BMX bikes are larger, heavier and more unwieldy than skateboards, which means the tricks you can perform with them are of a very different nature.
In between riding casually and pulling off the most insane tricks around is mastering the more advanced, entryway tricks. These are the moves you’ll need to master before going for the big ones.
The 360 spin is sort of the entryway into advanced BMX tricks. Considering the size and inertia of a BMX bike, a 360 is much more difficult than it would be on a skateboard. It requires impeccable timing; if you rotate too little, you’ll fall over forward, and too much, you’ll fall over backward.
The less air a rider gets when performing a 360, the more impressive it is, considering that he or she has less time to turn the bike around in midair.
The 180 is also a popular BMX trick, but it’s use is a little different: because it stops the rider, who ends up facing backwards, the 360 makes more sense for tricks done in the run of movement.
Many BMX tricks are based on rotation, either of the bike or the rider. The 360 and its cousins, the 540, 720, 900 and 1080, have to do with how the rider spins himself around. The tailwhip, on the other hand, has to do with how he spins his bike.
Because of the way a rider holds onto the handbars in midair, he can keep the bike more or less facing forward while spinning it around under him. In this particular video, the rider does a remarkable thing: he does not only one or two tailwhips, but three, getting his bike to do a 1080 under him while he’s in the air.
This requires both foot and hand strength, tied to the velocity with which you have to spin the bike to get it to complete three full rotations. Also, as if that weren’t enough, he 360s his body while doing the tailwhips.
A decade involves something that barely even seems possible: keeping the bike facing one way while doing a 360 rotation of your own body around the handlebars.
It’s sort of a combination of deft climbing and a fight against inertia, and it’s made even more difficult by the fact that as you move around the bike, there’s nothing to hold it in place; the bike is just soaring through the air, with minimal friction to keep it rooted against your movement.
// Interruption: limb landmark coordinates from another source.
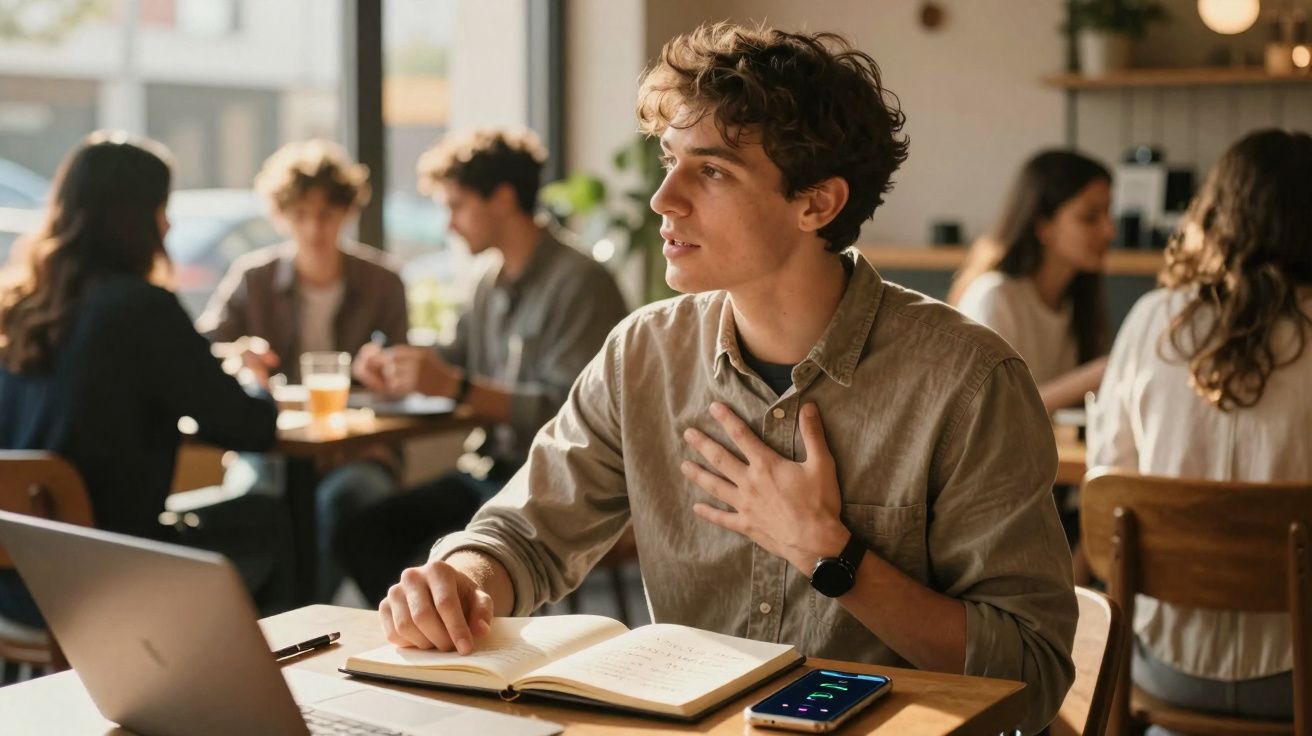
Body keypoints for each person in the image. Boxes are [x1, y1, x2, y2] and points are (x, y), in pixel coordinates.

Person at [377, 25, 1076, 735]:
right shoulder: (642, 354)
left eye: (710, 172)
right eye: (669, 161)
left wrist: (829, 556)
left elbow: (1031, 673)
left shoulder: (968, 381)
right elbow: (525, 536)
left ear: (817, 204)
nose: (663, 200)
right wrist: (461, 579)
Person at [0, 132, 289, 627]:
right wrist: (255, 378)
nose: (170, 222)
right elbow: (251, 427)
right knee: (275, 519)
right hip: (109, 572)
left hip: (15, 579)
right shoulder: (142, 307)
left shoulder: (20, 309)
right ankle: (248, 684)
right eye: (162, 207)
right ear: (137, 218)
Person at [335, 128, 628, 605]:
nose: (449, 225)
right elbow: (453, 358)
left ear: (503, 199)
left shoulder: (581, 283)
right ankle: (435, 648)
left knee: (403, 549)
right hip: (488, 471)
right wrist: (394, 366)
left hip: (546, 481)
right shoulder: (487, 280)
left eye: (456, 206)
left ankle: (463, 647)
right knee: (361, 531)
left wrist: (453, 385)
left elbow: (568, 413)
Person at [1088, 128, 1311, 725]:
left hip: (1165, 665)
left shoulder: (1152, 322)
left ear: (1216, 212)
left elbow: (1106, 497)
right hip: (1300, 674)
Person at [196, 139, 408, 602]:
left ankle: (303, 619)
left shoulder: (382, 282)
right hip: (271, 447)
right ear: (281, 215)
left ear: (347, 212)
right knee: (254, 502)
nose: (314, 227)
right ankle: (268, 624)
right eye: (301, 214)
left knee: (345, 501)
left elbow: (408, 373)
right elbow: (203, 351)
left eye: (327, 214)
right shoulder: (254, 278)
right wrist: (239, 355)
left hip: (360, 448)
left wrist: (385, 372)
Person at [950, 150, 1115, 414]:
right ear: (1044, 226)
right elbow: (990, 411)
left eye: (1109, 214)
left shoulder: (1076, 300)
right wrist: (1097, 374)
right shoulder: (994, 297)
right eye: (1090, 217)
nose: (1109, 230)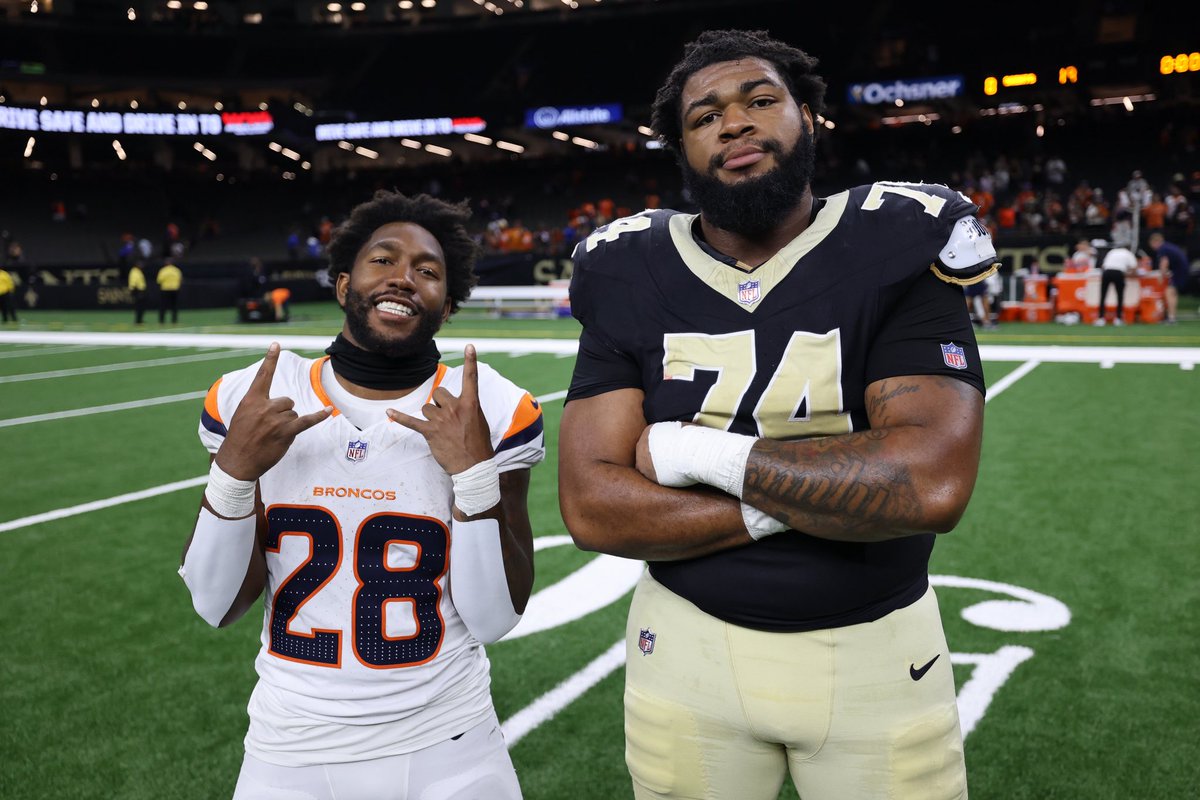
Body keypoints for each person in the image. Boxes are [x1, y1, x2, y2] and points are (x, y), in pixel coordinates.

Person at [559, 29, 994, 800]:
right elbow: (594, 508)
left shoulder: (895, 235)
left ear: (809, 117)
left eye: (760, 100)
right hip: (685, 648)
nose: (734, 123)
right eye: (704, 117)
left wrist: (692, 456)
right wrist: (833, 493)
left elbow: (929, 483)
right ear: (682, 148)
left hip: (878, 649)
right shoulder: (627, 267)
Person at [178, 190, 544, 800]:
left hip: (448, 739)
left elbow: (494, 618)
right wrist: (234, 472)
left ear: (447, 306)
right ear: (344, 283)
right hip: (289, 743)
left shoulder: (492, 406)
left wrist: (475, 476)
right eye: (383, 259)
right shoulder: (256, 395)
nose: (403, 277)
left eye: (427, 271)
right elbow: (216, 604)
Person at [1148, 232, 1190, 324]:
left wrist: (1161, 275)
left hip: (1179, 271)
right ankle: (1171, 316)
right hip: (1182, 270)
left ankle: (1171, 318)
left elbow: (1164, 263)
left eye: (1152, 244)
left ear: (1155, 242)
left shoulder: (1163, 248)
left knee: (1169, 292)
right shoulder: (1168, 246)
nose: (1152, 247)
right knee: (1172, 293)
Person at [1095, 242, 1137, 326]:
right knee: (1120, 296)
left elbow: (1103, 266)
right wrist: (1126, 274)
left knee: (1103, 295)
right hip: (1118, 273)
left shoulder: (1112, 252)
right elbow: (1134, 269)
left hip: (1106, 272)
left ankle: (1100, 318)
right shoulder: (1128, 253)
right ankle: (1118, 318)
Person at [156, 260, 183, 324]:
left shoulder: (163, 270)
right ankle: (174, 321)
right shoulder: (176, 270)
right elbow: (180, 279)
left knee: (163, 306)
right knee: (174, 306)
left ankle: (161, 321)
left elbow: (159, 280)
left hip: (165, 289)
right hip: (175, 289)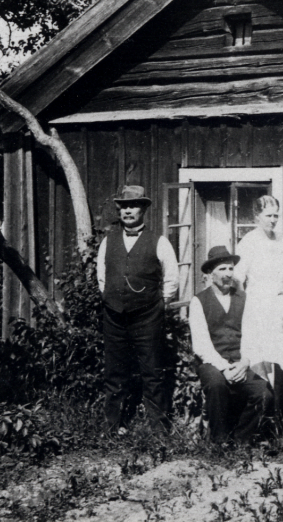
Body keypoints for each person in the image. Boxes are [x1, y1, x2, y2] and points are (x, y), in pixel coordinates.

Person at [96, 185, 179, 433]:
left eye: (133, 206)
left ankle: (159, 431)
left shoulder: (159, 242)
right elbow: (102, 279)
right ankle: (113, 428)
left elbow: (171, 280)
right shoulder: (108, 241)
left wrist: (154, 306)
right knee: (115, 372)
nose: (128, 211)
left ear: (143, 209)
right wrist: (115, 299)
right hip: (114, 316)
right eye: (124, 207)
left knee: (152, 372)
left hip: (148, 317)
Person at [189, 245, 273, 443]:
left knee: (264, 394)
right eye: (222, 269)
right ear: (210, 273)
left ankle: (241, 441)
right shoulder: (199, 301)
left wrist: (244, 363)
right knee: (217, 385)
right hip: (212, 363)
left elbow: (251, 335)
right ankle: (219, 441)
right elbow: (201, 345)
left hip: (240, 361)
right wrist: (225, 368)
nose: (228, 274)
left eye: (230, 269)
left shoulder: (243, 298)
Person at [234, 195, 283, 363]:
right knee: (258, 352)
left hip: (280, 301)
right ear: (257, 216)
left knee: (280, 350)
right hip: (257, 303)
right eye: (268, 215)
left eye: (276, 215)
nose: (273, 220)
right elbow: (238, 277)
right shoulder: (249, 241)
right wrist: (247, 304)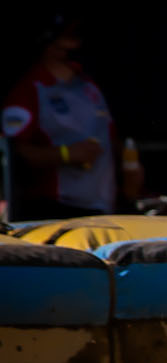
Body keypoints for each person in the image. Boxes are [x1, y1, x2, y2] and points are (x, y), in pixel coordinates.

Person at [4, 15, 135, 219]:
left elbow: (112, 141)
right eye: (67, 36)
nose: (74, 43)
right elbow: (12, 153)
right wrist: (65, 154)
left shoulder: (89, 85)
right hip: (56, 209)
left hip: (102, 206)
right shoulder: (29, 90)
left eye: (76, 35)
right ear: (49, 43)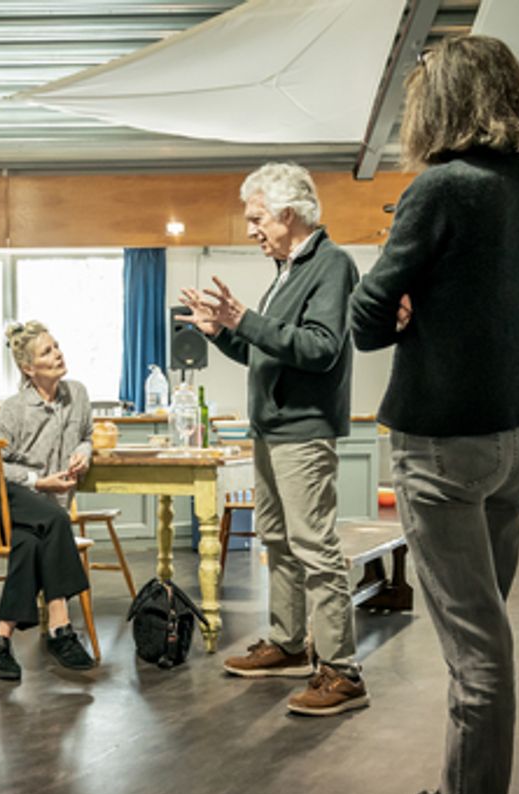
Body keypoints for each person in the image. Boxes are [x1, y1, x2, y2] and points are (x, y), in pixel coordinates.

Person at [349, 36, 519, 794]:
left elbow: (366, 316)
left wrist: (400, 309)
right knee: (485, 640)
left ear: (442, 105)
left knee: (477, 654)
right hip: (516, 436)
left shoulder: (440, 187)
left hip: (444, 445)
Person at [177, 162, 367, 717]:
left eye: (257, 218)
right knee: (279, 542)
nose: (252, 229)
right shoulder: (287, 269)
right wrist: (223, 331)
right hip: (272, 429)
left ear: (288, 214)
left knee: (315, 549)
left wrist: (246, 318)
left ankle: (343, 671)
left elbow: (320, 347)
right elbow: (267, 350)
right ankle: (289, 645)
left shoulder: (331, 265)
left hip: (303, 433)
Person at [0, 321, 95, 680]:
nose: (58, 353)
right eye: (47, 351)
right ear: (28, 368)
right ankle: (61, 629)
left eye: (57, 346)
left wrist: (83, 452)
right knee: (56, 520)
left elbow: (88, 435)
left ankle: (0, 643)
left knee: (30, 543)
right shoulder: (16, 408)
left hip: (38, 513)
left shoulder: (77, 394)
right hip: (5, 495)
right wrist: (36, 480)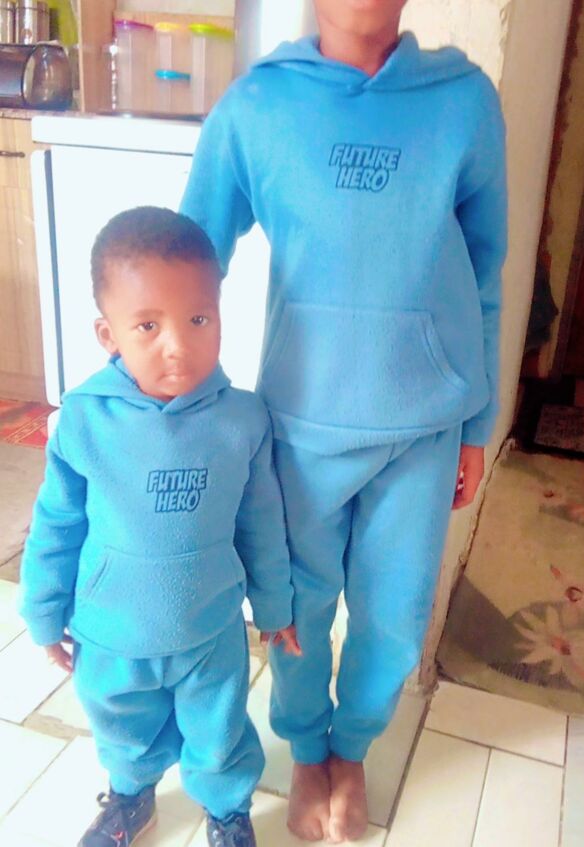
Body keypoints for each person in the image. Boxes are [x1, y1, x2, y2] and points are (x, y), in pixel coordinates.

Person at [181, 0, 508, 842]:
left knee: (393, 614)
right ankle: (306, 748)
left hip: (425, 426)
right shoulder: (257, 107)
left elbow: (486, 269)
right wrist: (177, 410)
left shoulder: (464, 102)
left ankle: (352, 749)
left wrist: (479, 421)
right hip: (299, 427)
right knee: (294, 604)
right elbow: (187, 262)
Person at [19, 207, 301, 847]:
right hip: (111, 632)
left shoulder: (243, 420)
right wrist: (43, 610)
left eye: (199, 319)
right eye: (148, 325)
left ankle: (226, 811)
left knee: (220, 732)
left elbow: (261, 521)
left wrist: (276, 606)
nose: (178, 344)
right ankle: (130, 797)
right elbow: (56, 525)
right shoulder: (83, 421)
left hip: (210, 630)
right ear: (108, 334)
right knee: (122, 730)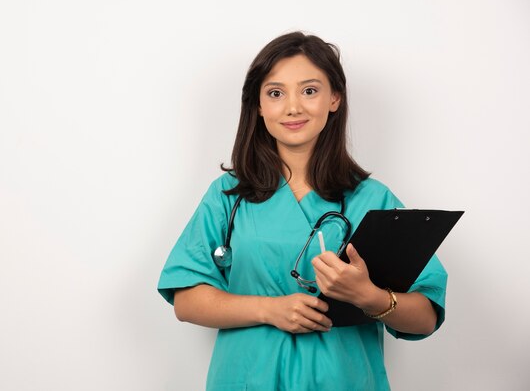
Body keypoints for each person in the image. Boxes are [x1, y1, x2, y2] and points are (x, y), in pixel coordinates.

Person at [157, 31, 447, 391]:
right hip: (246, 380)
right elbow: (186, 300)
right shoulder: (228, 196)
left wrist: (368, 297)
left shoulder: (371, 199)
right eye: (276, 93)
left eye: (309, 90)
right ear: (259, 106)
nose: (293, 107)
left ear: (334, 98)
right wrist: (269, 310)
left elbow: (426, 316)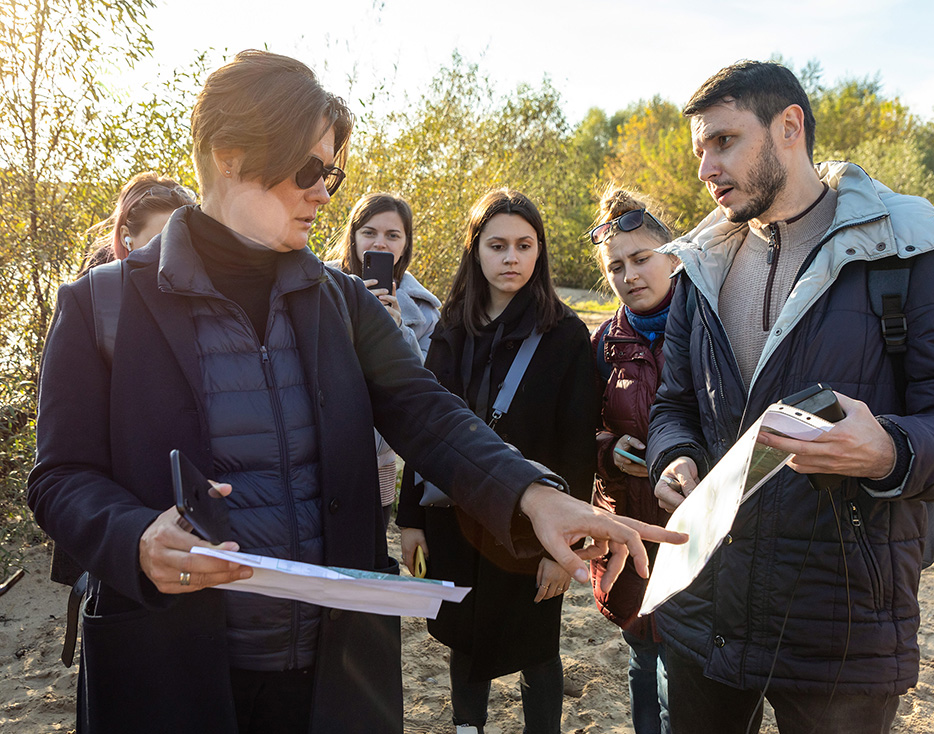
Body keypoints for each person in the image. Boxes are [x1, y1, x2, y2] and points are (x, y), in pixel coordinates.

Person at [27, 51, 683, 734]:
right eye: (308, 170)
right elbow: (59, 478)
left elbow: (428, 412)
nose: (323, 193)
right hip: (172, 673)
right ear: (229, 155)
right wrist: (134, 538)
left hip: (332, 674)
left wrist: (535, 495)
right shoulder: (99, 305)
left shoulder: (340, 302)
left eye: (331, 174)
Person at [646, 60, 934, 734]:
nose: (706, 169)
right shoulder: (699, 262)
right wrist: (673, 458)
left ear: (789, 126)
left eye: (723, 141)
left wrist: (890, 451)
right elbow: (673, 405)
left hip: (842, 621)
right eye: (699, 150)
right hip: (704, 606)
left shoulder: (912, 250)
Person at [396, 188, 597, 734]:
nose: (511, 258)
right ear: (476, 251)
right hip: (454, 516)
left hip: (533, 528)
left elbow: (577, 449)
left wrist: (564, 548)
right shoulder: (452, 329)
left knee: (537, 646)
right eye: (498, 245)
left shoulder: (566, 335)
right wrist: (410, 520)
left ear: (540, 252)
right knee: (463, 636)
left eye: (524, 245)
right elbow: (422, 426)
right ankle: (469, 728)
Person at [588, 187, 676, 734]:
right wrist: (609, 448)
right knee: (644, 660)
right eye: (616, 267)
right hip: (630, 532)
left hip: (695, 532)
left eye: (641, 258)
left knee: (687, 677)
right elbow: (583, 429)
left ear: (673, 256)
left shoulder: (710, 327)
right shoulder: (603, 344)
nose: (630, 275)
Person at [324, 192, 441, 507]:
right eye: (369, 232)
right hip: (318, 458)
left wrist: (396, 329)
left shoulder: (425, 312)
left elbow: (420, 386)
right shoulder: (317, 287)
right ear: (353, 237)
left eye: (392, 235)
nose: (380, 243)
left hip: (377, 466)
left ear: (406, 244)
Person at [76, 172, 196, 277]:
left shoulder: (201, 285)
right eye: (158, 244)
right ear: (126, 237)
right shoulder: (94, 292)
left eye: (185, 242)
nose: (174, 255)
Guys also do this trick as what’s called a flatland trick, where they don’t get air beforehand, but this video’s version is particularly impressive for how the rider decades and then 360s. To pull that off successfully requires an almost superhuman ability of both control and timing over the bike.
As mentioned, flatland tricks are performed without leaving the ground, which adds an entirely new element of difficulty and challenge to BMX.
Instead of having the time and space of one jump to organize your trick around, all of a sudden there’s no framework for what you’re doing: instead, you can do pretty much anything in any string of combinations, so long as you stay on the bike.
This includes flatland decades, manuals, which involve bringing the bike up, and keeping it up, on its front or back wheel, tiretaps, spins, and other moves.
For these kinds of tricks, riders often use pegs attached to the center of the back wheel of the bike, which they can stand on and utilize for momentum and as a fulcrum for whatever they’re doing with the bike.
Front flip and back flip
The hardest tricks are generally unique combinations of these five tricks and more, but if you’re talking about the hardest isolated moves you can do on a BMX bike, it’s tough to get any more difficult than front and back flips.
A BMX bike is not a flimsy thing, and to manipulate it like this while still keeping it underneath your body — and there for you when you land — is incredibly challenging.
At the same time, while keeping the bike poised beneath you, your calibrations for the strength you’re putting on the bike at first need to be perfect, because otherwise you’ll under- or over-rotate and end up landing on the nose of your bike, the tail, or worse. But if you pull off the flip, it’s about as close as man comes to flying on his own.